Exercise goal
Tell how many lines in the data hold "incentives", giving that figure alone.

[Opening Task material section]

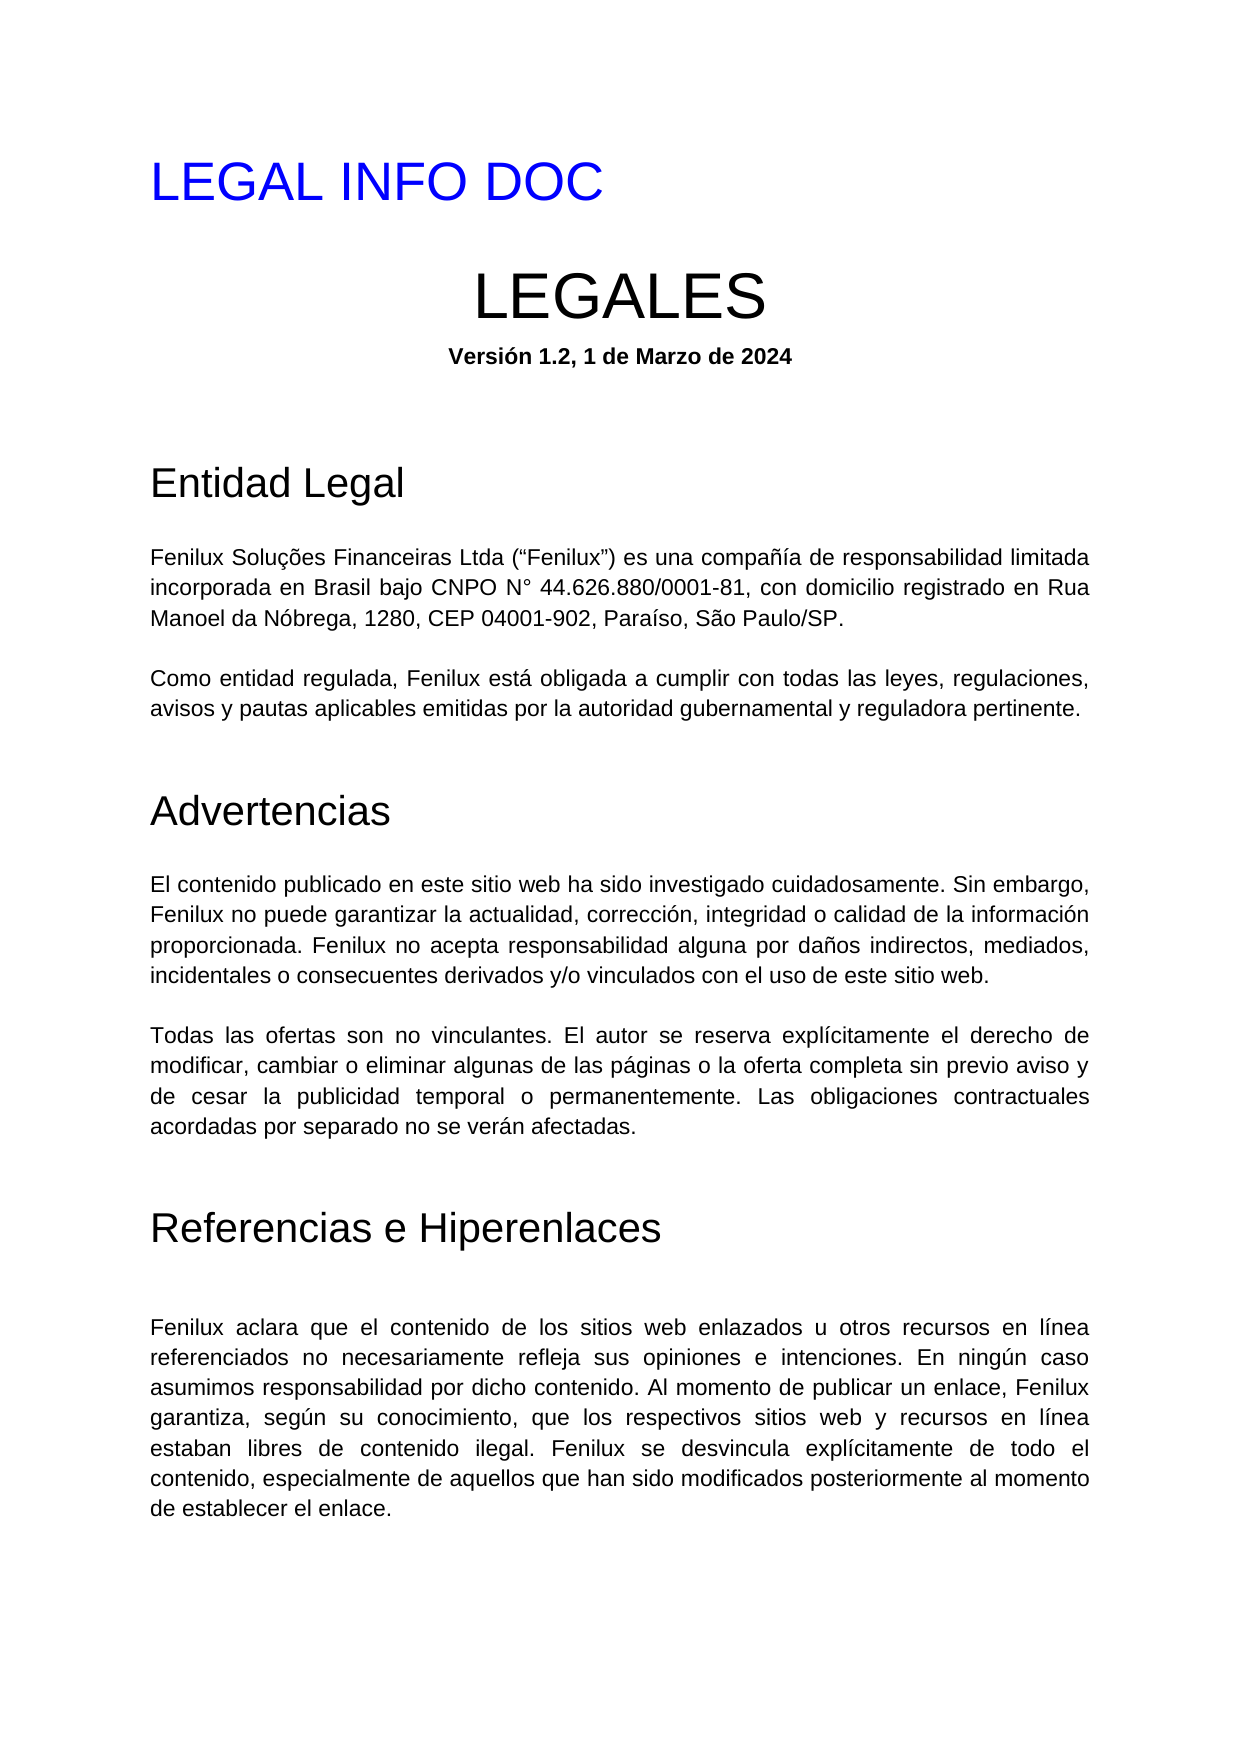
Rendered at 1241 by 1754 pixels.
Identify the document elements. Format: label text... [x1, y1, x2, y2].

text Fenilux Soluções Financeiras Ltda (“Fenilux”) es una compañía de responsabilidad limitada incorporada en Brasil bajo CNPO N° 44.626.880/0001-81, con domicilio registrado en Rua Manoel da Nóbrega, 1280, CEP 04001-902, Paraíso, São Paulo/SP. [150, 544, 1090, 631]
text Entidad Legal [150, 459, 1090, 507]
text Todas las ofertas son no vinculantes. El autor se reserva explícitamente el derecho de modificar, cambiar o eliminar algunas de las páginas o la oferta completa sin previo aviso y de cesar la publicidad temporal o permanentemente. Las obligaciones contractuales acordadas por separado no se verán afectadas. [150, 1022, 1090, 1139]
text LEGALES [150, 258, 1090, 332]
text Como entidad regulada, Fenilux está obligada a cumplir con todas las leyes, regulaciones, avisos y pautas aplicables emitidas por la autoridad gubernamental y reguladora pertinente. [150, 665, 1090, 722]
text Fenilux aclara que el contenido de los sitios web enlazados u otros recursos en línea referenciados no necesariamente refleja sus opiniones e intenciones. En ningún caso asumimos responsabilidad por dicho contenido. Al momento de publicar un enlace, Fenilux garantiza, según su conocimiento, que los respectivos sitios web y recursos en línea estaban libres de contenido ilegal. Fenilux se desvincula explícitamente de todo el contenido, especialmente de aquellos que han sido modificados posteriormente al momento de establecer el enlace. [150, 1314, 1090, 1521]
text El contenido publicado en este sitio web ha sido investigado cuidadosamente. Sin embargo, Fenilux no puede garantizar la actualidad, corrección, integridad o calidad de la información proporcionada. Fenilux no acepta responsabilidad alguna por daños indirectos, mediados, incidentales o consecuentes derivados y/o vinculados con el uso de este sitio web. [150, 871, 1090, 988]
text Advertencias [150, 786, 1090, 834]
text Versión 1.2, 1 de Marzo de 2024 [150, 343, 1090, 370]
text Referencias e Hiperenlaces [150, 1203, 1090, 1251]
title LEGAL INFO DOC [150, 150, 1090, 212]
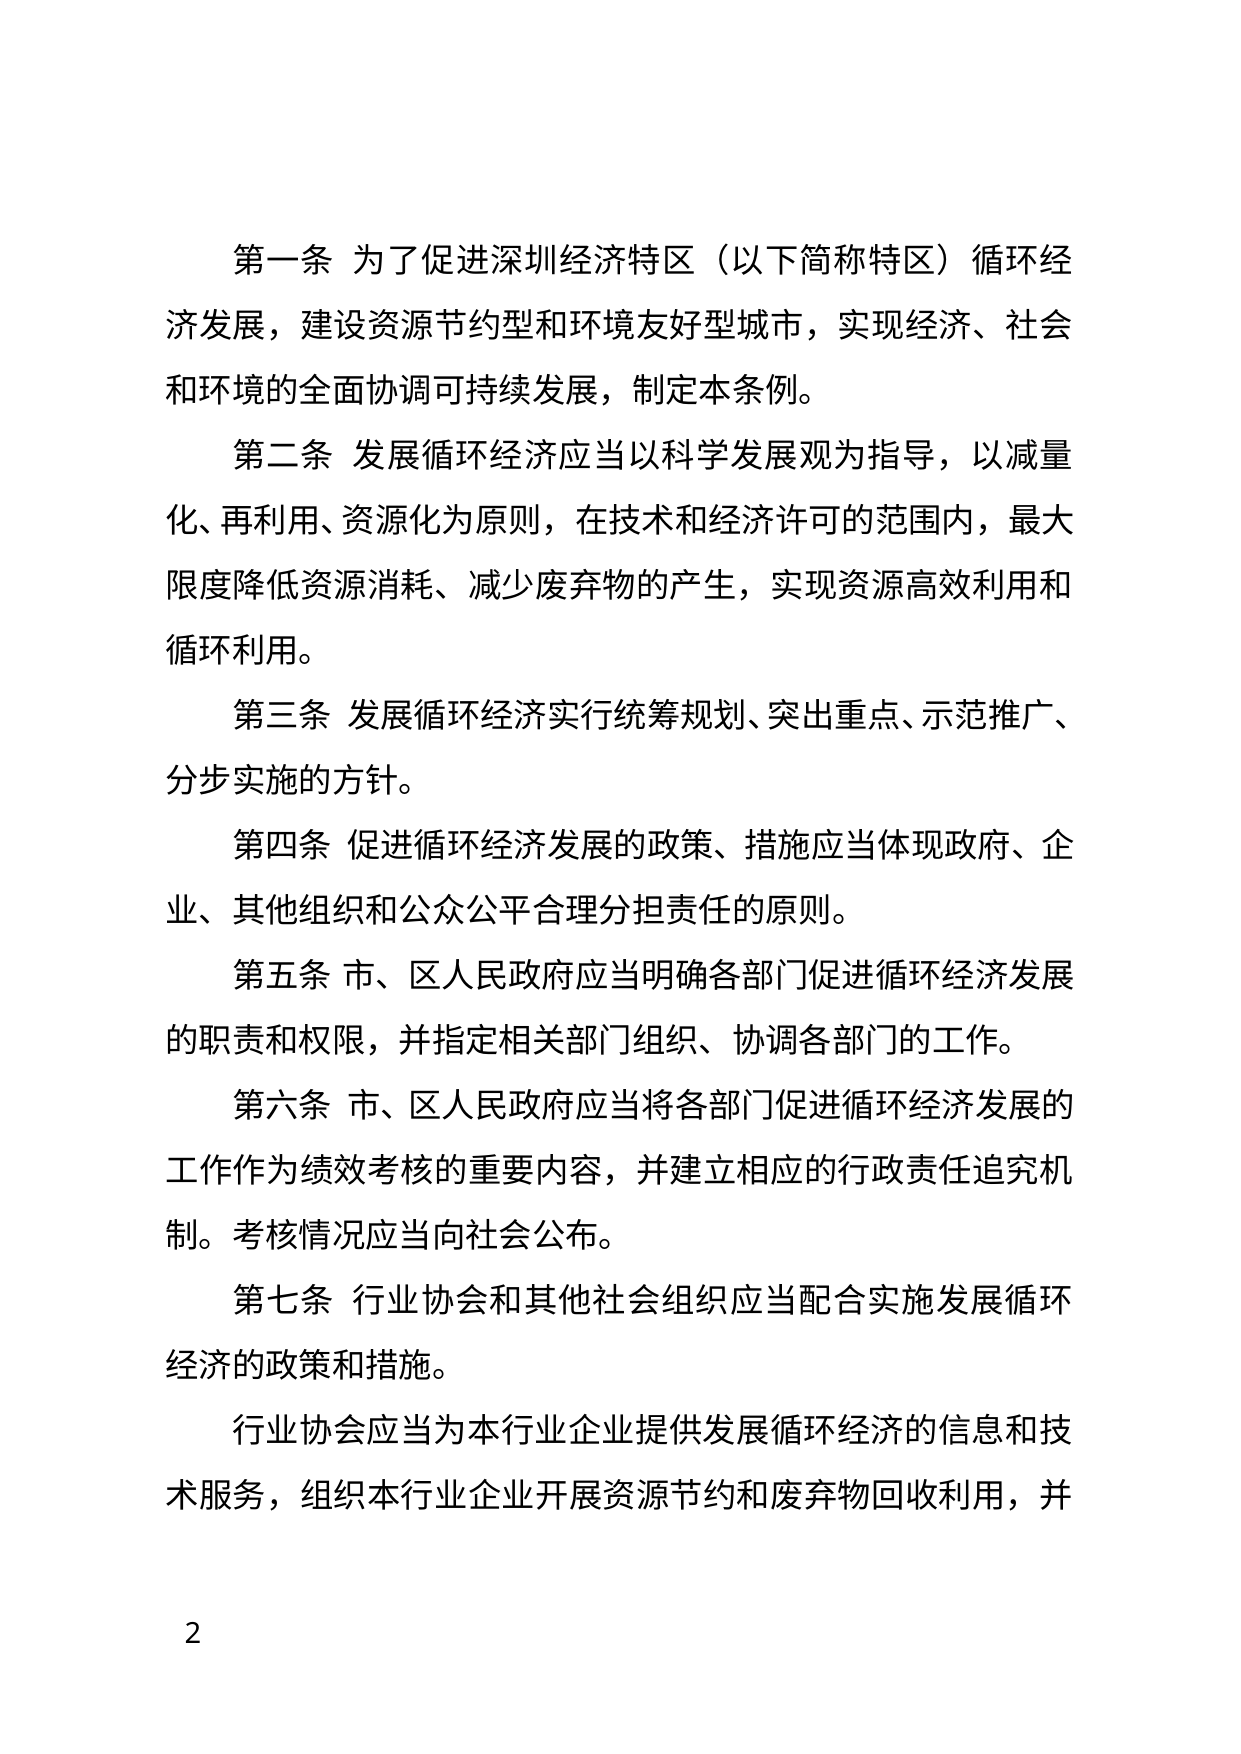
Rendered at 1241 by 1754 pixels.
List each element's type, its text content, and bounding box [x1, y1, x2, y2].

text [165, 1396, 1075, 1526]
text 第五条 市、区人民政府应当明确各部门促进循环经济发展的职责和权限，并指定相关部门组织、协调各部门的工作。 [165, 941, 1075, 1071]
text 第七条 行业协会和其他社会组织应当配合实施发展循环经济的政策和措施。 [165, 1266, 1075, 1396]
text 第三条 发展循环经济实行统筹规划、突出重点、示范推广、分步实施的方针。 [165, 681, 1075, 811]
text 第六条 市、区人民政府应当将各部门促进循环经济发展的工作作为绩效考核的重要内容，并建立相应的行政责任追究机制。考核情况应当向社会公布。 [165, 1071, 1075, 1266]
text 第二条 发展循环经济应当以科学发展观为指导，以减量化、再利用、资源化为原则，在技术和经济许可的范围内，最大限度降低资源消耗、减少废弃物的产生，实现资源高效利用和循环利用。 [165, 421, 1075, 681]
text 第四条 促进循环经济发展的政策、措施应当体现政府、企业、其他组织和公众公平合理分担责任的原则。 [165, 811, 1075, 941]
text 第一条 为了促进深圳经济特区（以下简称特区）循环经济发展，建设资源节约型和环境友好型城市，实现经济、社会和环境的全面协调可持续发展，制定本条例。 [165, 226, 1075, 421]
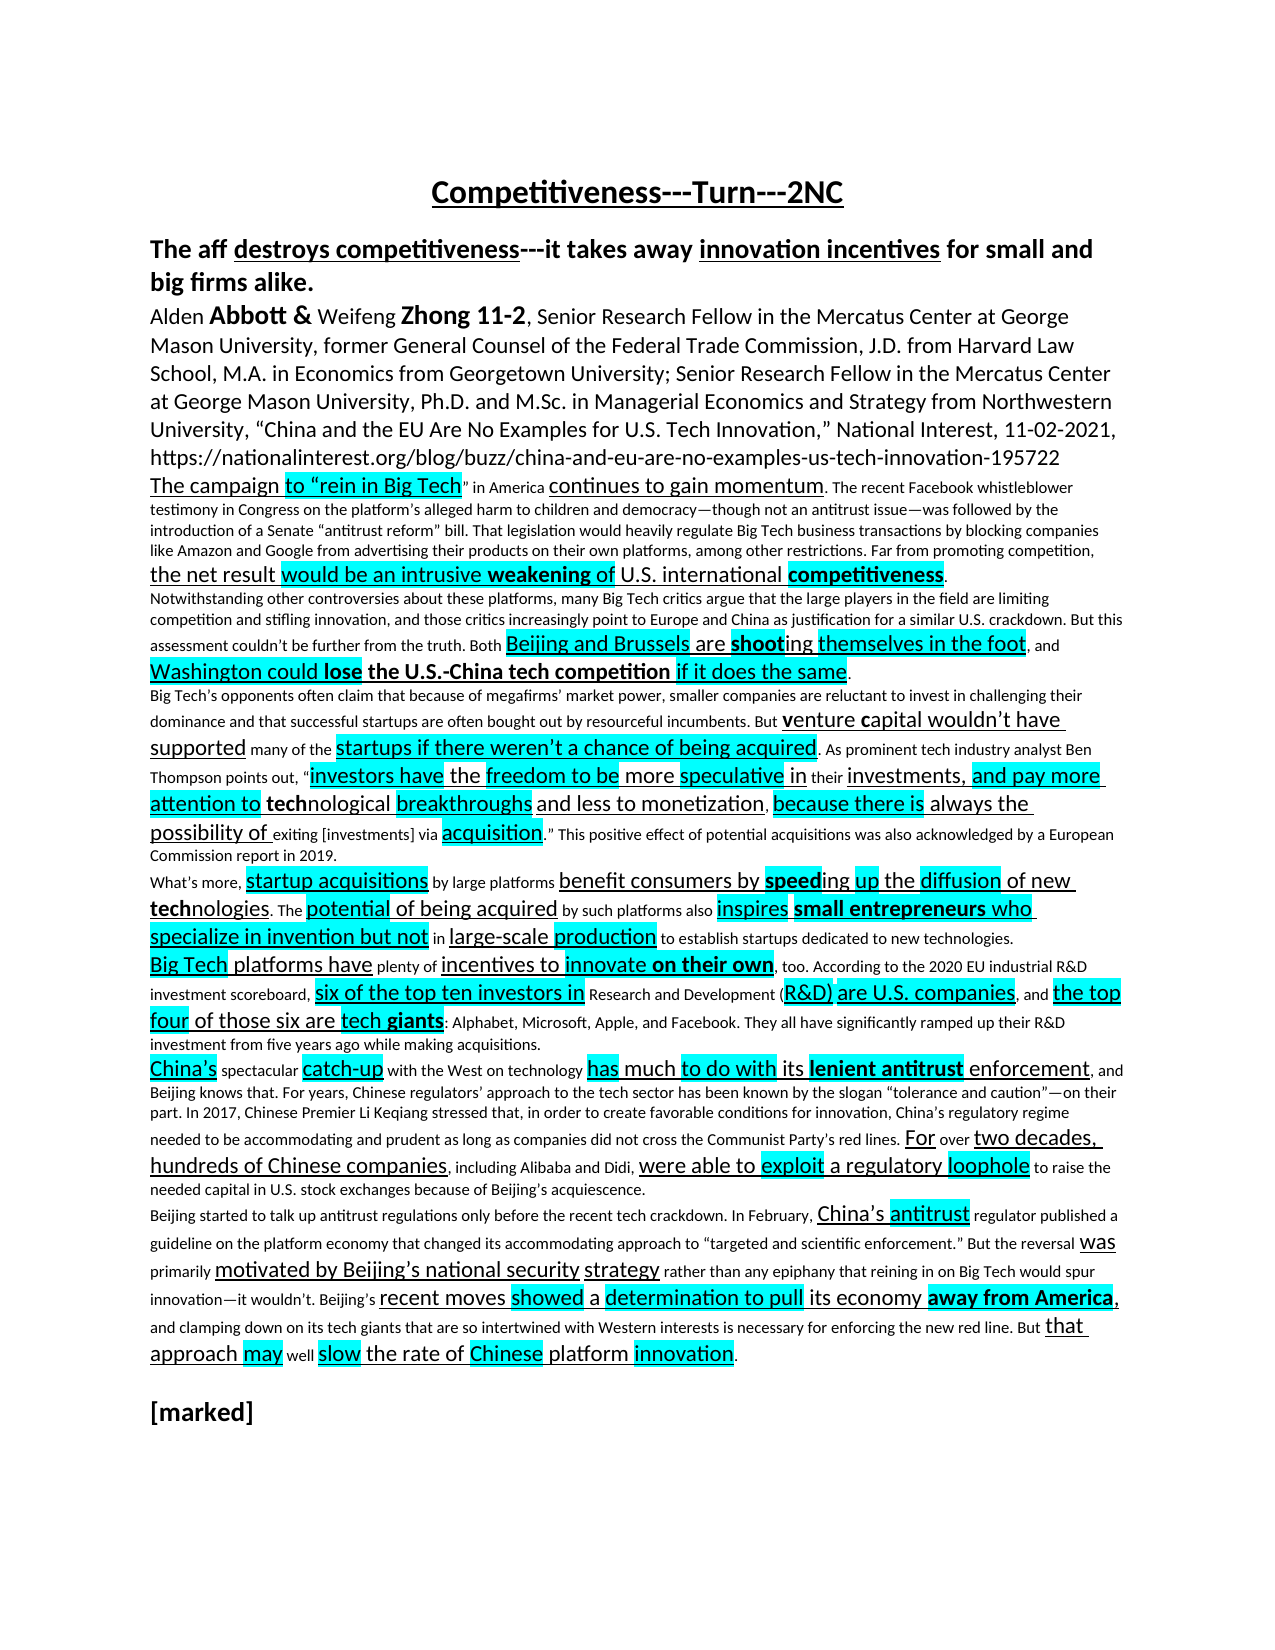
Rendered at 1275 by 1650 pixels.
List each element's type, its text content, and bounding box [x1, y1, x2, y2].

text Big Tech’s opponents often claim that because of megafirms’ market power, smaller companies are reluctant to invest in challenging their dominance and that successful startups are often bought out by resourceful incumbents. But venture capital wouldn’t have supported many of the startups if there weren’t a chance of being acquired. As prominent tech industry analyst Ben Thompson points out, “investors have the freedom to be more speculative in their investments, and pay more attention to technological breakthroughs and less to monetization, because there is always the possibility of exiting [investments] via acquisition.” This positive effect of potential acquisitions was also acknowledged by a European Commission report in 2019. [150, 685, 1125, 866]
text Big Tech platforms have plenty of incentives to innovate on their own, too. According to the 2020 EU industrial R&D investment scoreboard, six of the top ten investors in Research and Development (R&D) are U.S. companies, and the top four of those six are tech giants: Alphabet, Microsoft, Apple, and Facebook. They all have significantly ramped up their R&D investment from five years ago while making acquisitions. [150, 950, 1125, 1054]
text [marked] [150, 1396, 1125, 1428]
text What’s more, startup acquisitions by large platforms benefit consumers by speeding up the diffusion of new technologies. The potential of being acquired by such platforms also inspires small entrepreneurs who specialize in invention but not in large-scale production to establish startups dedicated to new technologies. [150, 866, 306, 922]
text What’s more, startup acquisitions by large platforms benefit consumers by speeding up the diffusion of new technologies. The potential of being acquired by such platforms also inspires small entrepreneurs who specialize in invention but not in large-scale production to establish startups dedicated to new technologies. [390, 866, 1125, 950]
text Notwithstanding other controversies about these platforms, many Big Tech critics argue that the large players in the field are limiting competition and stifling innovation, and those critics increasingly point to Europe and China as justification for a similar U.S. crackdown. But this assessment couldn’t be further from the truth. Both Beijing and Brussels are shooting themselves in the foot, and Washington could lose the U.S.-China tech competition if it does the same. [150, 588, 1125, 685]
subtitle Competitiveness---Turn---2NC [150, 171, 1125, 212]
text China’s spectacular catch-up with the West on technology has much to do with its lenient antitrust enforcement, and Beijing knows that. For years, Chinese regulators’ approach to the tech sector has been known by the slogan “tolerance and caution”—on their part. In 2017, Chinese Premier Li Keqiang stressed that, in order to create favorable conditions for innovation, China’s regulatory regime needed to be accommodating and prudent as long as companies did not cross the Communist Party’s red lines. For over two decades, hundreds of Chinese companies, including Alibaba and Didi, were able to exploit a regulatory loophole to raise the needed capital in U.S. stock exchanges because of Beijing’s acquiescence. [150, 1054, 1125, 1199]
text Alden Abbott & Weifeng Zhong 11-2, Senior Research Fellow in the Mercatus Center at George Mason University, former General Counsel of the Federal Trade Commission, J.D. from Harvard Law School, M.A. in Economics from Georgetown University; Senior Research Fellow in the Mercatus Center at George Mason University, Ph.D. and M.Sc. in Managerial Economics and Strategy from Northwestern University, “China and the EU Are No Examples for U.S. Tech Innovation,” National Interest, 11-02-2021, https://nationalinterest.org/blog/buzz/china-and-eu-are-no-examples-us-tech-innovation-195722 [150, 298, 1125, 472]
text Beijing started to talk up antitrust regulations only before the recent tech crackdown. In February, China’s antitrust regulator published a guideline on the platform economy that changed its accommodating approach to “targeted and scientific enforcement.” But the reversal was primarily motivated by Beijing’s national security strategy rather than any epiphany that reining in on Big Tech would spur innovation—it wouldn’t. Beijing’s recent moves showed a determination to pull its economy away from America, and clamping down on its tech giants that are so intertwined with Western interests is necessary for enforcing the new red line. But that approach may well slow the rate of Chinese platform innovation. [150, 1199, 1125, 1367]
subtitle The aff destroys competitiveness---it takes away innovation incentives for small and big firms alike. [150, 232, 1125, 298]
text The campaign to “rein in Big Tech” in America continues to gain momentum. The recent Facebook whistleblower testimony in Congress on the platform’s alleged harm to children and democracy—though not an antitrust issue—was followed by the introduction of a Senate “antitrust reform” bill. That legislation would heavily regulate Big Tech business transactions by blocking companies like Amazon and Google from advertising their products on their own platforms, among other restrictions. Far from promoting competition, the net result would be an intrusive weakening of U.S. international competitiveness. [150, 472, 1125, 588]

[Closing Task material section]

Answer area
2